Model Method Average Accuracy
GPT-4o-mini Standard Prompting 0.613
GPT-4o-mini Self-Consistency 0.625
GPT-4o-mini TestNUC 0.660
GPT-4o-mini TestNUC† (K=50) 0.676
Llama-3.1-8B Standard Prompting 0.572
Llama-3.1-8B TestNUC† 0.652
GPT-4o Standard Prompting 0.715
GPT-4o TestNUC† 0.754

Integration with Existing Test-Time Methods (Table 2 Summary)

Base Method +TestNUC Gain
KNN-ICL +7.51%
KNN-ICL-P +5.98%
Self-Consistency +9.56%
Best-of-N +6.24%

Ablation Study

Dimension Conclusion
Sensitivity to \(K\) Performance improves steadily for \(K=10\text{-}50\), demonstrating robustness to \(K\).
Embedding Models Consistent effectiveness across various embedding models (e.g., SFR, GTE, NV-Embed).
Size of Unlabeled Data Performance improves monotonically as data volume increases; more data leads to better results.
Aggregation Strategy Filtered Weighted Voting > Weighted Voting > Naive Voting

Key Findings

  1. TestNUC consistently outperforms baselines across all LLMs and datasets, achieving an average improvement of 4-8 percentage points.
  2. Perfectly complementary to existing methods: all integrations yield additional gains, with the Self-Consistency integration showing the largest improvement (+9.56%).
  3. Scales linearly with unlabeled data volume: more data yields better performance, making it highly suitable for data-rich practical scenarios.
  4. Insensitive to embedding models: embedding models of different sizes and sources all perform well.
  5. The largest improvements are observed in intent detection (BANKING/CLINC), while the smallest are in emotion detection (GoEmotion)—consistent with the neighborhood purity analysis.

Highlights & Insights

  1. Simple and elegant formulation: The intuition that "similar samples should share the same label" is simple yet highly effective, backed by theoretical support (neighborhood purity analysis).
  2. Plug-and-play: Orthogonal to existing test-time computing methods, allowing direct integration.
  3. Training-free: Leverages off-the-shelf embedding models and LLMs without any extra training.
  4. High practicality: Linear scaling + robustness to hyperparameters + cross-model generalizability = easy deployment.

Limitations & Future Work

  • Requires a certain amount of task-related unlabeled data, making it unsuitable for absolute cold-start scenarios.
  • Introduces \(K\) additional LLM call overheads, potentially impacting latency-sensitive scenarios when \(K\) is large.
  • Validation is restricted to classification tasks; its applicability to generative tasks (e.g., text summarization, translation) remains unexplored.
  • Neighborhood purity drops rapidly in fine-grained tasks (e.g., 150 classes), limiting its efficacy in extremely fine-grained classification.
  • More complex aggregation strategies (e.g., learning-based aggregation) have not yet been evaluated.
  • kNN-LM (Khandelwal et al., 2020) utilizes neighboring samples to improve language model generalization.

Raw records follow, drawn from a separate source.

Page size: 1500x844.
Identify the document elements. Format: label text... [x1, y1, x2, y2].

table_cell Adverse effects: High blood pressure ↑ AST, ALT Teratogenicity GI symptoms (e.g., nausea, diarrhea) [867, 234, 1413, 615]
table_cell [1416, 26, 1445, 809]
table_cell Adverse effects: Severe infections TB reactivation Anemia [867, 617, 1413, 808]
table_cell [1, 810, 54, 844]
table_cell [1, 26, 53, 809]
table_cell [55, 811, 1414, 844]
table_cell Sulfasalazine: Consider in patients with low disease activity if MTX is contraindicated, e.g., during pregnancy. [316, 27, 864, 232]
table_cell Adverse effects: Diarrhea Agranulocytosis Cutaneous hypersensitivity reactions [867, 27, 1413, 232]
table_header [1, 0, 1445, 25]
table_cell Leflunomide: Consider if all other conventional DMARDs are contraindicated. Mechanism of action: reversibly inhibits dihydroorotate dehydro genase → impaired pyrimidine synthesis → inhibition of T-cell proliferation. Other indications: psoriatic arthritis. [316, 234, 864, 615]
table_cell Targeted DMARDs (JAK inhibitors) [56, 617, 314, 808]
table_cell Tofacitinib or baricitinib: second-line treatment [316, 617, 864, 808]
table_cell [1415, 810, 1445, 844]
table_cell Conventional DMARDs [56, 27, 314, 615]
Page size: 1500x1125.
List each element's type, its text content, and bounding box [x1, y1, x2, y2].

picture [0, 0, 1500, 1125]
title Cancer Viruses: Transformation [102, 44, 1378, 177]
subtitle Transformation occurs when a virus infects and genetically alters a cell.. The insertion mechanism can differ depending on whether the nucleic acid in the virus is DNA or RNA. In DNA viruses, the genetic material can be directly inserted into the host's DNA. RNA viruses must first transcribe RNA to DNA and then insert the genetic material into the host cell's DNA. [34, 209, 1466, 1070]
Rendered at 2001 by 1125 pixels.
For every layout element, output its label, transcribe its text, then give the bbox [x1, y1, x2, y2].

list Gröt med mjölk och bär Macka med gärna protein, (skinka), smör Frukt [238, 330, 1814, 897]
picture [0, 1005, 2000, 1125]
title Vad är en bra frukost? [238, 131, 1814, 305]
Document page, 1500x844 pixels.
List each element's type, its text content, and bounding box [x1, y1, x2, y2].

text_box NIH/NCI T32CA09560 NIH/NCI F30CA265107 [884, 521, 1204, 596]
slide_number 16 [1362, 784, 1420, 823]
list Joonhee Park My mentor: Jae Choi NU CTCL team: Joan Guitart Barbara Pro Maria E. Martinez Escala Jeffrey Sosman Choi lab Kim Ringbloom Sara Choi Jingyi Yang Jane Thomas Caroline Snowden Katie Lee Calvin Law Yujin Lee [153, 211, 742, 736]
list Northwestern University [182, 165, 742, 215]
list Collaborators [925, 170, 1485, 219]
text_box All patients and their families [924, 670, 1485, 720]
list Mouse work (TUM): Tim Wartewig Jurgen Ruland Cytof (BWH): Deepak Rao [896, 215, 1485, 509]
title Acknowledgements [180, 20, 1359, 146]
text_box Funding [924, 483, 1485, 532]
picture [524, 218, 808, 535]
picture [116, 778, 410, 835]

While sharing a similar conception, it operates at the generation level.
  • Self-Consistency (Wang et al., 2023b) improves inference via output sampling and aggregation, whereas TestNUC complements it from the input space.
  • The paradigm of leveraging unlabeled data in semi-supervised learning (e.g., FixMatch) aligns with the neighborhood consistency assumption in TestNUC.

Rating

  • Novelty: ⭐⭐⭐⭐ — First to systematically leverage the neighborhood consistency of unlabeled data within a test-time computing framework.
  • Experimental Thoroughness: ⭐⭐⭐⭐⭐ — 4 LLMs \(\times\) 8 datasets \(\times\) multiple integration methods \(\times\) extensive ablations.
  • Writing Quality: ⭐⭐⭐⭐ — Preliminary analyses (purity, majority voting accuracy) establish a solid motivational foundation for the method.
  • Value: ⭐⭐⭐⭐ — Simple yet effective inference scaling method with significant practical value.